Yes, God changed me this past year through the sacrifice of His Son and the filling presence of the Holy Spirit in me, and I was able to share that this weekend. He showed up, that’s for sure. I met so many wonderful women and blessings came down in showers, no no… they came down in waterfalls… (I can’t think of a better word for water being poured heavily)…..because He used me to bless them, but in turn…. They blessed me. He blessed me. I blessed Him. Wow. Just a sharing of blessings. That is too cool!!!! Did I mention that God is sooo Good!!!!!
I was so humbled to be His servant this past weekend, and I was so thrilled at the Huge response for His glory through so many women of all different ages. Isn’t it wonderful that age doesn’t matter when it comes to Jesus. Isn’t it so sweet that I was able to hold up a 40-yr old woman as I prayed with her… just as if I was holding up my 4-yr old niece? Age doesn’t matter when it comes to loving Christ and praying to Him.
The weekend continued and my testimony was told and it was soon over, but the impact that God made just moved mountains. I mean, He was just so incredibly powerful through all the speakers there. Our Heavenly Father used each lady at that retreat to glorify Jesus.
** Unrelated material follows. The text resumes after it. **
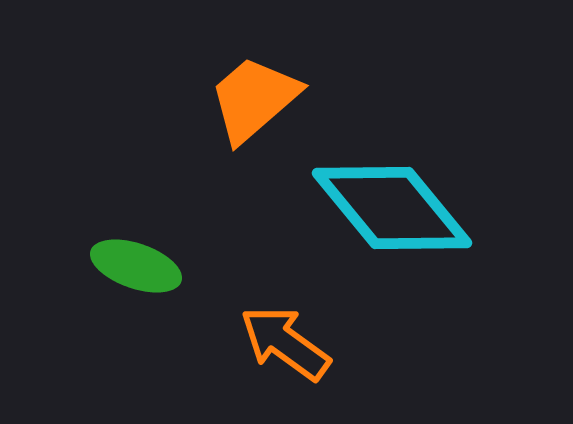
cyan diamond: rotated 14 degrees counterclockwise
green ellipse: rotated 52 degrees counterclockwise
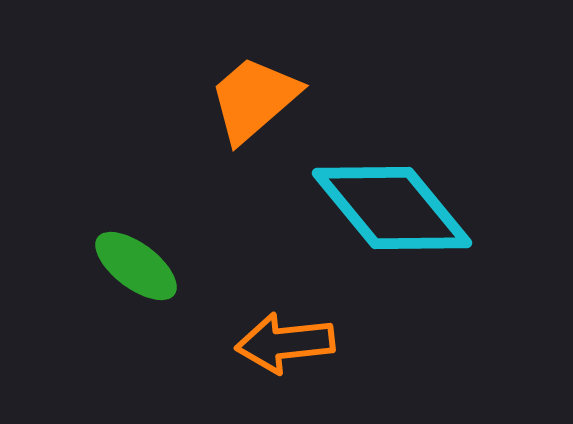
green ellipse: rotated 18 degrees clockwise
orange arrow: rotated 42 degrees counterclockwise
That’s exactly what happened, and I’m so thankful and honored to have been able to have the opportunity to serve Him in the most awesome way.
“For we are God’s workmanship, created in Christ Jesus to do good works, which God prepared in advance for us to do.”
To think that God had this planned all along, He knew from the moment He said, “Let there be light”… that many years later on Dec. 8, 2007 a 21-year-old girl named Miranda would yield her life to Jesus Christ… and on Nov. 7, 2008…He would allow a 22-year-old growing disciple for Christ… named Miranda to bring glory to His name through the infiltrating power of the Holy Spirit. And it just fills me up to know that He loves me so much, allowed me to have the opportunity to shed my praise for Him, and I can just imagine God looking down and seeing “that it was good.”
“…And I pray that you, being rooted and established in love, may have power, together with all the saints, to grasp how wide and long and high and deep is the love of Christ, and to know this love that surpasses knowledge- THAT YOU MAY BE FILLED TO THE MEASURE OF ALL THE FULLNESS OF GOD.” Ephesians 3:17-18
How awesome?!?! We have the opportunity to live full lives, full in the fullness of God. Don’t cha want to do that????.... Yes, I want to do that.
“For from Him and through Him and to Him are all things. To Him be the glory forever! Amen”
I hope you know how much I love y'all.